The other marketed bispecific antibody is blinatumomab, a fusion of the two single-chain Fvs targeting CD3 on T lymphocytes and CD19 on tumor cells, which was approved by the FDA in December 2014. Despite their significant efficacy, the current bispecific T-cell engager (BiTE) programs have serum half-lives of <1 day, and therefore require continuous intravenous infusion for 28 consecutive days per cycle. Hence, Amgen is currently advancing new versions of BiTE molecules by fusing the Fc domain. However, the fact that catumaxomab, a bispecific mAb for CD3, and EpCAM have been withdrawn due to toxicity issues, presumably because of FcγR or C1q binding of Fc[125-128], indicates that for T-cell engagers, FcγR-related effector functions are detrimental with respect to clinical aspects. Therefore, simple Fc fusion for half-life extension purposes may lead to side effects, such as toxicity and/or shortened efficacy, at least in case of BiTE. Either Fc engineering for immune silencing or further protein engineering are also essential for immune cell-engaging antibodies.

Conclusion

Extensive research and development capitalizing on Fc engineering techniques to modulate effector functions of antibodies have been conducted by researchers in both academia and industry[129]. Despite these efforts, the exact function of Fc remains to be validated; for example, the function of FcγRIIIa on NK cells is the key contributor for ADCC activity but that on other lymphocytes, such as monocytes and macrophages, is not yet clear. Especially, Fc function in protection of infectious diseases, such as antiviral activity, has received increasing attention[130,131], which suggests that it is responsible for inducing humoral and cellular responses that provide protective immunity, such as vaccine-like effects, in addition to neutralizing the activity of IgG antibodies.
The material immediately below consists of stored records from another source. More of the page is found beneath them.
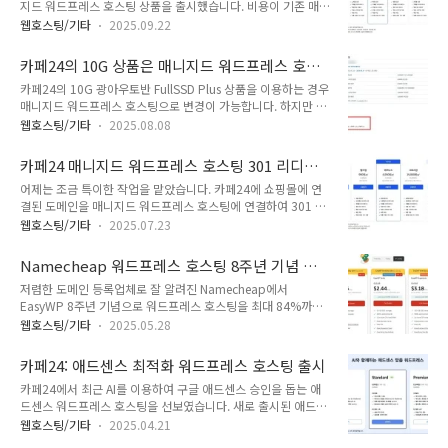
지드 워드프레스 호스팅 상품을 출시했습니다. 비용이 기존 매니
컨트롤 패널: PHP 메모리 크기 설정 및 워드프레스 초기화 작업
지드 워드프레스에 비해 인상되었지만 제공되는 웹 용량과 트래
Linux 서버 관리에 익숙한 경우 Vultr에서 서버를 직접 생성하여
웹호스팅/기타
2025.09.22
픽 용량도 함께 늘어났습니다. 방문자 수가 많지 않은 단일 워드
운영하면 비교적 저렴한 비용에 서버를 관리할 수 있습니다. 저
프레스 사이트를 운영하려는 경우 뉴매니지드 워드프레스 상품
는 클라우드웨이즈(Cloudways)에서 Vultr 서버(서울 리전)..
카페24의 10G 상품은 매니지드 워드프레스 호스
을 고려할 만한 것 같습니다.참고로 가성비가 좋으면서 빠른 해
팅으로 변경할 수 없네요
카페24의 10G 광아우토반 FullSSD Plus 상품을 이용하는 경우
외 공유호스팅으로 케미클라우드(ChemiCloud)가 있습니다.
매니지드 워드프레스 호스팅으로 변경이 가능합니다. 하지만 오
케미클라우드는 작년 서울 서버를 도입하여 우리나라에서도 속
래전에 가입한 10G 상품은 매니지드 워드프레스로 변경하는 옵
도가 바른 편입니다. 💚서울 서버를 제공하는 ChemiCloud 워
웹호스팅/기타
2025.08.08
션이 제공되지 않네요. 10G 광아우토반 FullSSD Plus 이전의
드프레스 호스팅 가입 방법 및 워드프레스 설치블루호스트 등 해
상품이 10G 광아우토반 FullSSD 상품입니다. 10G 상품은 그
외호스팅은 국내호스팅에 비해 디스크 용량과 트래픽면에서 훨
카페24 매니지드 워드프레스 호스팅 301 리디렉
이전의 상품인 것 같습니다.📍 클라우드웨이즈 할인 프로모 코
씬 유리하지만 우리나라에서 속도가 느릴 수 있습..
션 작업
어제는 조금 특이한 작업을 맡았습니다. 카페24에 쇼핑몰에 연
드 & 가입 방법 (+45% 쿠폰) 카페24의 10G 상품은 매니지드
결된 도메인을 매니지드 워드프레스 호스팅에 연결하여 301 리
워드프레스 호스팅으로 변경할 수 없네요카페24의 10G 광아우
디렉션을 설정하는 작업이었습니다. 작업 자체는 어려운 점은 없
토반 FullSSD Plus 상품을 이용하는 경우 매니지드 워드프레스
웹호스팅/기타
2025.07.23
었지만, 몇 가지 고려해야 할 사항이 있었습니다. 그리고 도메인
호스팅으로 서비스 사양을 변경하는 옵션이 제공됩니다.매니지
이 어디에서 등록되었는지 몰라서 도메인 등록업체를 찾느라 시
드 워드프레스에서는 SSL 인증서가 무료이기 때문에 유료로 ..
Namecheap 워드프레스 호스팅 8주년 기념 세
간이 걸렸고 쇼핑몰에서 도메인 연결을 해제하는 것이 불가능하
일
저렴한 도메인 등록업체로 잘 알려진 Namecheap에서
여 카페24 고객지원 센터로 연락하여 도메인 연결을 해제할 수
EasyWP 8주년 기념으로 워드프레스 호스팅을 최대 84%까지
있었습니다.카페24 매니지드 워드프레스 호스팅 301 리디렉션
할인 판매하는 행사를 한시적으로 진행하고 있습니다. 저렴하게
작업카페24 쇼핑몰에 두 개의 도메인이 연결되어 있었고, 하나
웹호스팅/기타
2025.05.28
가성비 좋은 호스팅을 이용하려는 경우 고려할 수 있지만, 네임
는 프로모션을 진행할 때 사용하는 도메인이었습니다. 프로모션
칩은 서울 서버를 제공하지 않기 때문에 우리나라에서 속도가 느
진행 시에 사용되는 도메인으로 방문자들이 유입되는 경우에 쇼
카페24: 애드센스 최적화 워드프레스 호스팅 출시
릴 수 있습니다.빠르면서 가성비 좋은 해외 웹호스팅 서비스를
핑몰에 연결된 다른 도메인으로 리디렉션시켜야..
카페24에서 최근 AI를 이용하여 구글 애드센스 승인을 돕는 애
원하는 경우 블루호스트와 비슷한 레벨의 케미클라우드
드센스 워드프레스 호스팅을 선보였습니다. 새로 출시된 애드센
(ChemiCloud)와 같은 호스팅을 고려할 수 있습니다. 케미클라
스 워드프레스는 애드센스와 쉽게 연동할 수 있도록 하고 애드센
우드는 지난해 서울 서버를 도입하면서 우리나라에서도 빠른 속
웹호스팅/기타
2025.04.21
스 승인을 위한 블로그 글을 쉽고 빠르게 작성할 수 있도록 지원
도를 제공합니다. 💚서울 서버를 제공하는 ChemiCloud 워드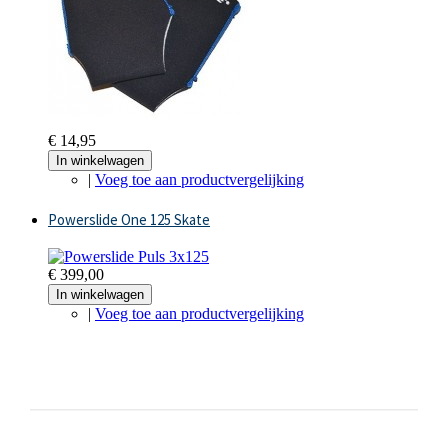
€ 14,95
In winkelwagen
|
Voeg toe aan productvergelijking
Powerslide One 125 Skate
€ 399,00
In winkelwagen
|
Voeg toe aan productvergelijking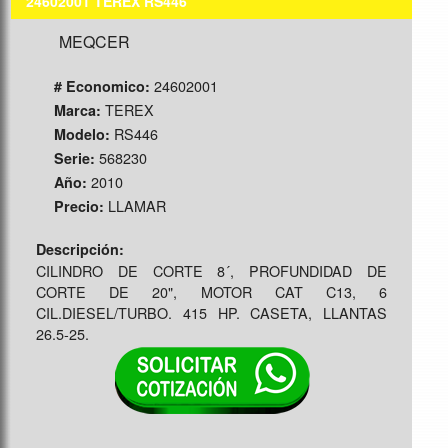
24602001 TEREX RS446
MEQCER
24602001
# Economico:
TEREX
Marca:
RS446
Modelo:
568230
Serie:
2010
Año:
LLAMAR
Precio:
Descripción:
CILINDRO DE CORTE 8´, PROFUNDIDAD DE
CORTE DE 20", MOTOR CAT C13, 6
CIL.DIESEL/TURBO. 415 HP. CASETA, LLANTAS
26.5-25.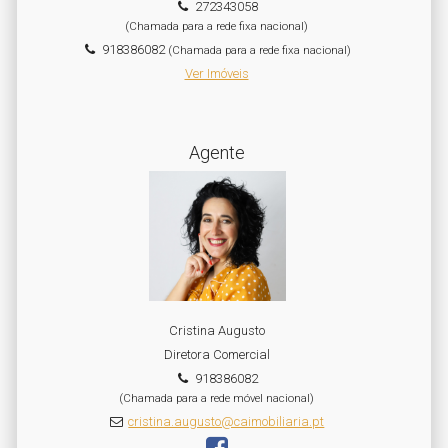
272343058
(Chamada para a rede fixa nacional)
918386082
(Chamada para a rede fixa nacional)
Ver Imóveis
Agente
Cristina Augusto
Diretora Comercial
918386082
(Chamada para a rede móvel nacional)
cristina.augusto@caimobiliaria.pt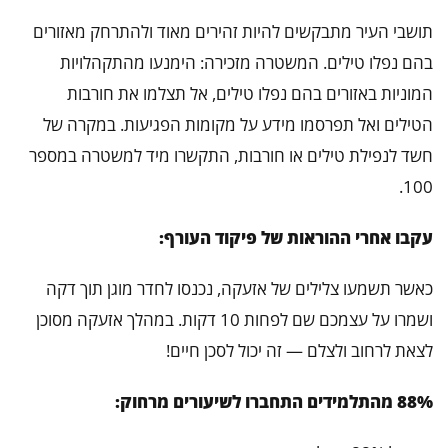
תושבי העיר מתבקשים להיות זהירים מאוד ולהתרחק מאזורים
בהם נפלו טילים. המשטרה מזכירה: הימנעו מהתקהלויות
המוניות באזורים בהם נפלו טילים, אל תצלמו את חורבות
הטילים ואל תפרסמו מידע על מקומות הפגיעות. במקרה של
חשד לנפילת טילים או חורבות, התקשרו מיד למשטרה במספר
100.
עקבו אחרי ההוראות של פיקוד העורף:
כאשר תשמעו צלילים של אזעקה, נכנסו לחדר מוגן תוך דקה
ושמרו על עצמכם שם לפחות 10 דקות. במהלך אזעקה מסוכן
לצאת לרחוב ולצלם — זה יכול לסכן חיים!
88% מהתלמידים התחברו לשיעורים מרחוק:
Fc engineers have also developed a few Fc variants that have stricter pH-dependent FcRn binding, such as YTE and Xtend, which are used in clinical settings as anti-infectious agents or against autoimmune diseases[132]. The recent approvals of bispecific antibodies, developed by using sophisticated Fc engineering that produced maximal ratio of heterodimeric Fcs relative to homodimeric Fcs, indicate that bispecific antibodies have high potential for therapeutic applications and that there is much room for improvement to meet unmet medical needs, such as in pharmacokinetics or tissue infiltration, while maintaining low toxicity. Despite insufficient knowledge of the functions of Fc receptors because of the diverse profiles of the receptors on discrete leukocytes, Fc engineering works for (i) improving effector functions by selective FcγR affinity in tumor targeting purposes, (ii) maximizing serum half-life by pH-selective FcRn affinity for various disease categories such as cancer, infectious diseases or autoimmune therapy, (iii) molecular downsizing to half relative to that of native antibodies by blocking homodimerization, and (iv) conferring bispecificity by maximizing the efficiency of Fc heterodimerization. These are powerful strategies to broaden the therapeutic applications of antibodies. Additionally, ICs comprising antibodies that have had their Fc functions optimized for adaptive immunity are potential candidates for future cancer vaccines and therapy[133,134].